Figure: the normal fiber of the Klein bottle (what I imagine) (Please ignore the arrows)

It seems like you might be confused regarding well-definedness of normal bundles and well-definedness of fiber dimension. So I will write an answer focussing on that issue.

The normal bundle of an $$m$$-dimensional manifold $$M$$ is not a well-defined thing. First you have to choose an embedding (or an immersion) of $$M$$: only then can you talk about the normal bundle of $$M$$ relative to that embedding (or immersion); and only then can you talk about the dimension of the fibers of that normal bundle.

Maybe $$M$$ was already given to you as a submanifold of $$\mathbb R^n$$ so you can certainly talk about the normal bundle of the inclusion map (which is an embedding), but that should not deter you from studying other (noninclusion) embeddings of $$M$$ and their normal bundles.

For example, if you embed the circle $$S^1$$ into the plane $$\mathbb R^2$$ then the normal bundle of that embedding has fibers of dimension $$2-1=1$$, i.e. lines. But if on the other hand you embed $$S^1$$ as a knot in $$\mathbb R^3$$ then the normal bundle of this new embedding has fibers of dimension $$3-1=2$$, i.e. planes.
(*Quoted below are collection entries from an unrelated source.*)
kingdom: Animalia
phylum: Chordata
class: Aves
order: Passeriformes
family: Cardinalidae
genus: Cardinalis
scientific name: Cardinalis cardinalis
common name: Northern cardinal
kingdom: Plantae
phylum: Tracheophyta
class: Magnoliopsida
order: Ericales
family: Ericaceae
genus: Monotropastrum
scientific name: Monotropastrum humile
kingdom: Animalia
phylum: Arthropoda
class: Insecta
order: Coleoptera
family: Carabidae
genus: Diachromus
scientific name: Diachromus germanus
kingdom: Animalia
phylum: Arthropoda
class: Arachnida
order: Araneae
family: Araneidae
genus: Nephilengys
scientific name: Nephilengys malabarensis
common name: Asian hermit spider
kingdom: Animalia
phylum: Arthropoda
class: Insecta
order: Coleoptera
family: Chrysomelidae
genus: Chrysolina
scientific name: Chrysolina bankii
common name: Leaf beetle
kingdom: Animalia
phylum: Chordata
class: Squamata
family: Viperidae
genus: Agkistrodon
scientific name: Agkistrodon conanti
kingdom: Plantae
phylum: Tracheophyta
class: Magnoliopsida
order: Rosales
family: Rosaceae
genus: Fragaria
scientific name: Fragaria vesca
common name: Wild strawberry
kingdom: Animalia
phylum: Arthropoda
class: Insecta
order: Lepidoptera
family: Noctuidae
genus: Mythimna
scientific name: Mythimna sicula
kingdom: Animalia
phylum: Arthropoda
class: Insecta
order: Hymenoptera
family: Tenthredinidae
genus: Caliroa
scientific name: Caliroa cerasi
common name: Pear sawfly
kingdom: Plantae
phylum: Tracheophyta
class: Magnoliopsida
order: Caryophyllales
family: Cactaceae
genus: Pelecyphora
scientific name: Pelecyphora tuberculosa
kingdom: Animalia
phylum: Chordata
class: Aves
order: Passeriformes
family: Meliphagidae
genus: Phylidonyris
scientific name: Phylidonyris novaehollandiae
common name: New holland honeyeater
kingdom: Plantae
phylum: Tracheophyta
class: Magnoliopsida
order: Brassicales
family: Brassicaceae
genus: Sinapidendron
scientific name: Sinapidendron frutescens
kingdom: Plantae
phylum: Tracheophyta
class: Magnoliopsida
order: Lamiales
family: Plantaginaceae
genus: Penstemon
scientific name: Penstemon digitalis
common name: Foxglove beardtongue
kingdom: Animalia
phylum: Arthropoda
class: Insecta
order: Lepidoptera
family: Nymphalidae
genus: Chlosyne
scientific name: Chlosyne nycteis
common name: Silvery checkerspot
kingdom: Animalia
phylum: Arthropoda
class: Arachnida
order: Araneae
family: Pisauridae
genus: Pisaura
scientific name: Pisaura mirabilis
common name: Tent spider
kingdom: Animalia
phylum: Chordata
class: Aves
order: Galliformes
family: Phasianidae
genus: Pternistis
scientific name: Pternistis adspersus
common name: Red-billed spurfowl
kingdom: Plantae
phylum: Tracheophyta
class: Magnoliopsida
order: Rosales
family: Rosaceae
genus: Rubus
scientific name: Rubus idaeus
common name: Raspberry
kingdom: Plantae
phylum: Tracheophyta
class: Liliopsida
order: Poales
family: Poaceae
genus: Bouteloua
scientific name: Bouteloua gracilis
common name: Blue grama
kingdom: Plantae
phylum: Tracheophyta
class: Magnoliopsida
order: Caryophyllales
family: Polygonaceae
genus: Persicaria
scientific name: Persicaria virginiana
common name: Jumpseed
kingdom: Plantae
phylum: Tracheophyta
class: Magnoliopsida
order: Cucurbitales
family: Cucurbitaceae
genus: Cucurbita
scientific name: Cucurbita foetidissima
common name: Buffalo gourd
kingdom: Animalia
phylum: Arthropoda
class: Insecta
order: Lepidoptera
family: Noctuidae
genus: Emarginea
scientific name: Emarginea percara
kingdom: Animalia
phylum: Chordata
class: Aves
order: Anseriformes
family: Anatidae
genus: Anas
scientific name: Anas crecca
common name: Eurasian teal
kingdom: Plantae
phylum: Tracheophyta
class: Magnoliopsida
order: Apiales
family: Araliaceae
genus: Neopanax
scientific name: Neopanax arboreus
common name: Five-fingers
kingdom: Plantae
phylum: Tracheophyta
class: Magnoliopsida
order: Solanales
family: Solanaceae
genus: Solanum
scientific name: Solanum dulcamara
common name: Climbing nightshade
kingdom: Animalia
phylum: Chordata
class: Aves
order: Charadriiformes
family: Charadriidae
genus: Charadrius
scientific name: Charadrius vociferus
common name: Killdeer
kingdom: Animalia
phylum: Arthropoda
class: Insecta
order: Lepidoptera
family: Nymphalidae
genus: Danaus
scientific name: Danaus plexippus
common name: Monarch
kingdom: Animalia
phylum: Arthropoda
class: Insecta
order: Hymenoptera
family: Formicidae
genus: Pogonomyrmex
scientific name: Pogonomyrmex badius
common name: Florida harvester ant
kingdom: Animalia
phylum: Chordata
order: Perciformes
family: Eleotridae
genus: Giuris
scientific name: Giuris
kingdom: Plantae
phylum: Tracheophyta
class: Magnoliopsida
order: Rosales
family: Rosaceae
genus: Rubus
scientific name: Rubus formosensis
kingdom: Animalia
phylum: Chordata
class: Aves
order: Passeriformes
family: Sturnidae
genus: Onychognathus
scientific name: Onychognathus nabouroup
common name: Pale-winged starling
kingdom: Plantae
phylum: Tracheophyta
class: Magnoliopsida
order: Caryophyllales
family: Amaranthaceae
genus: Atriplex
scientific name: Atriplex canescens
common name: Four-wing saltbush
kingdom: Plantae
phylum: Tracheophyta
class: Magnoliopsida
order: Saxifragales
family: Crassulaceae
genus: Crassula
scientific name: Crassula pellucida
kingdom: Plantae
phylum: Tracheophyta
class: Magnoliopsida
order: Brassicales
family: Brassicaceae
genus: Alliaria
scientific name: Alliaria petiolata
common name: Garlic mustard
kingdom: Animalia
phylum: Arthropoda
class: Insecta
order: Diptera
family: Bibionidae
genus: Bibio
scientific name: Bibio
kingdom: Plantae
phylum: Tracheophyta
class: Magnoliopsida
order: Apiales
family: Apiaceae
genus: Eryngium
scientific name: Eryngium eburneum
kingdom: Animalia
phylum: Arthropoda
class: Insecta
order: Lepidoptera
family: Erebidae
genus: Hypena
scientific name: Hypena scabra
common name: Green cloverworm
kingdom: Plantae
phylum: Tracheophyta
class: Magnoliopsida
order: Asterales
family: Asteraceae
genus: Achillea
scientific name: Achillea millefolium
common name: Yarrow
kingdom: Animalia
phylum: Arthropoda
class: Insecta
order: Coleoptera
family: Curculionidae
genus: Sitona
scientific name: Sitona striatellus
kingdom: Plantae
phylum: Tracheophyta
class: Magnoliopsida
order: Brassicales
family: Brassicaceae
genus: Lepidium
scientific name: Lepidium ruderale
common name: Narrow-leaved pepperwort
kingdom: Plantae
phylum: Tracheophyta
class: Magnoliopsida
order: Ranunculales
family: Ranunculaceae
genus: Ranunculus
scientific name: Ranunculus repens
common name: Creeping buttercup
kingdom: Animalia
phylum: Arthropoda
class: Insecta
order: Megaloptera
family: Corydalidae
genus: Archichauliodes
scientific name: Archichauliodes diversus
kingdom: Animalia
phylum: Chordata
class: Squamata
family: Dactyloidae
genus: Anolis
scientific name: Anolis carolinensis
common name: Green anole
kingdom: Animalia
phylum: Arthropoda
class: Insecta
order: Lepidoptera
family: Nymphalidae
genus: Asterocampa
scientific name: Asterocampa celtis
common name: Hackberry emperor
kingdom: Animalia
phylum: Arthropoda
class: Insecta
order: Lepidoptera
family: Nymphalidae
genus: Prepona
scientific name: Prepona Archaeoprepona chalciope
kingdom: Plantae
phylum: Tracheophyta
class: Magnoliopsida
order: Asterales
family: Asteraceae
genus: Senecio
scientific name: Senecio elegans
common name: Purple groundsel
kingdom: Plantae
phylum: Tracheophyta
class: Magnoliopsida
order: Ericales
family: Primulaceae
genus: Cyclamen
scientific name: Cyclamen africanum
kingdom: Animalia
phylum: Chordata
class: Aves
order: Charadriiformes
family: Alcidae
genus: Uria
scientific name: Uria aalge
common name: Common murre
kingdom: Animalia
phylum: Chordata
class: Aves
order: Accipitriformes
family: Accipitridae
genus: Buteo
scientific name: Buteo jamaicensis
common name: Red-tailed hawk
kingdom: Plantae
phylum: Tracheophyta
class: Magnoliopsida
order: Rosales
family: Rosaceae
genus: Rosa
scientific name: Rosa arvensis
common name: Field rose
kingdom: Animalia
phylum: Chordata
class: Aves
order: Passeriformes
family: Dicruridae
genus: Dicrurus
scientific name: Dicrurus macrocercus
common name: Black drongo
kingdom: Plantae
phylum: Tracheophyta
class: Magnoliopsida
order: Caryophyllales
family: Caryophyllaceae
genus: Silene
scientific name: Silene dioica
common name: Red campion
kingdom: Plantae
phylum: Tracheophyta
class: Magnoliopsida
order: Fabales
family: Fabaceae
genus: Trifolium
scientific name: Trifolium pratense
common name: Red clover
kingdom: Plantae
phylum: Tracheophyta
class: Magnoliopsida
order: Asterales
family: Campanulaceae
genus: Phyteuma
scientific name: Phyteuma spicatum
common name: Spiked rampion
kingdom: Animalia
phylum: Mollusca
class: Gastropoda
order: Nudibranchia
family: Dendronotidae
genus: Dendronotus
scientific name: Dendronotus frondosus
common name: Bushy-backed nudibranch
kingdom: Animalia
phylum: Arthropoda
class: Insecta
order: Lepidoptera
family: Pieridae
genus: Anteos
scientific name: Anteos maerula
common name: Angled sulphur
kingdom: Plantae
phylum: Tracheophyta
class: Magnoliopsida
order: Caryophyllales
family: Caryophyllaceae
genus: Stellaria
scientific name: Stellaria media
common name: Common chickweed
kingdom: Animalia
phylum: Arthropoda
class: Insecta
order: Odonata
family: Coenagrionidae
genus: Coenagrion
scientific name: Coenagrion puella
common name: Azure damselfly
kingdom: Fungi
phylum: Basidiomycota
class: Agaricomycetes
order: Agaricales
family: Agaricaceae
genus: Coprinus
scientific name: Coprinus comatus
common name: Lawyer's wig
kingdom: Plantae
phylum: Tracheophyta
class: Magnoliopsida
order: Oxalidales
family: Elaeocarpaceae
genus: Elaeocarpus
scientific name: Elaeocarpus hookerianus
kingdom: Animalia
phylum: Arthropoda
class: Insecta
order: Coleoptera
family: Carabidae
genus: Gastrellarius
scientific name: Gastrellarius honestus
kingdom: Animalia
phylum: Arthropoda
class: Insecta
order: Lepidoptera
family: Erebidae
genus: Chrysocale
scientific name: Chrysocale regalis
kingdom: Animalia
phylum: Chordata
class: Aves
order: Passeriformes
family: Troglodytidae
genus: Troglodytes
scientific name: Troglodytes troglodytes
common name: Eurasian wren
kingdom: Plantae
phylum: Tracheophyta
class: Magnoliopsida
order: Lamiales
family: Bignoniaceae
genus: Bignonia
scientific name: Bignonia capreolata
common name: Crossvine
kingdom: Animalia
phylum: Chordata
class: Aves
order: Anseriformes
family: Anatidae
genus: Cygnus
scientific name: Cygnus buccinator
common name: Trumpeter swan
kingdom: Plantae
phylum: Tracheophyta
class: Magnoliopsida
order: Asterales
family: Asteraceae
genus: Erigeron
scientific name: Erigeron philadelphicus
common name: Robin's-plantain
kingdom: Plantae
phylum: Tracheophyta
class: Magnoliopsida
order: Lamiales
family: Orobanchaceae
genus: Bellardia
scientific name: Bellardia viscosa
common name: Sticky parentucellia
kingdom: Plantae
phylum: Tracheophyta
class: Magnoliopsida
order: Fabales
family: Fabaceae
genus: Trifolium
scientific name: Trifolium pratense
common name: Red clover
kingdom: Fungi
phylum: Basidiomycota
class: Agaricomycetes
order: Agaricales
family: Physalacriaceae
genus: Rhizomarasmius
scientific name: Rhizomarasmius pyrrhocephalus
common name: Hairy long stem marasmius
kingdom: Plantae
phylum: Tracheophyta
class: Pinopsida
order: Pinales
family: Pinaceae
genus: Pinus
Regarding "the" Klein bottle $$K$$ (scare quotes intentional), which is a 2-dimensional manifold, like any manifold it has many different embeddings. The lowest dimensional Euclidean space into which $$K$$ embeds is $$\mathbb R^4$$, and under any such embedding the normal bundle has fibers of dimension $$4-2=2$$. In fact you can embed $$K$$ into Euclidean space $$\mathbb R^n$$ of any dimension $$n \ge 4$$, and you would get a normal bundle with fibers of dimension $$n-2$$.

The usual image of a Klein bottle in $$\mathbb R^3$$ is not an embedding but it is an immersion, and one can still define the normal bundle of an immersion. And the same formula holds: the normal bundle of an $$m$$-dimensional manifold immersed into $$\mathbb R^n$$ has fibers of dimension $$n-m$$. So the normal bundle of a Klein bottle immersed into $$\mathbb R^3$$ has fibers of dimension $$3-2=1$$, i.e. lines.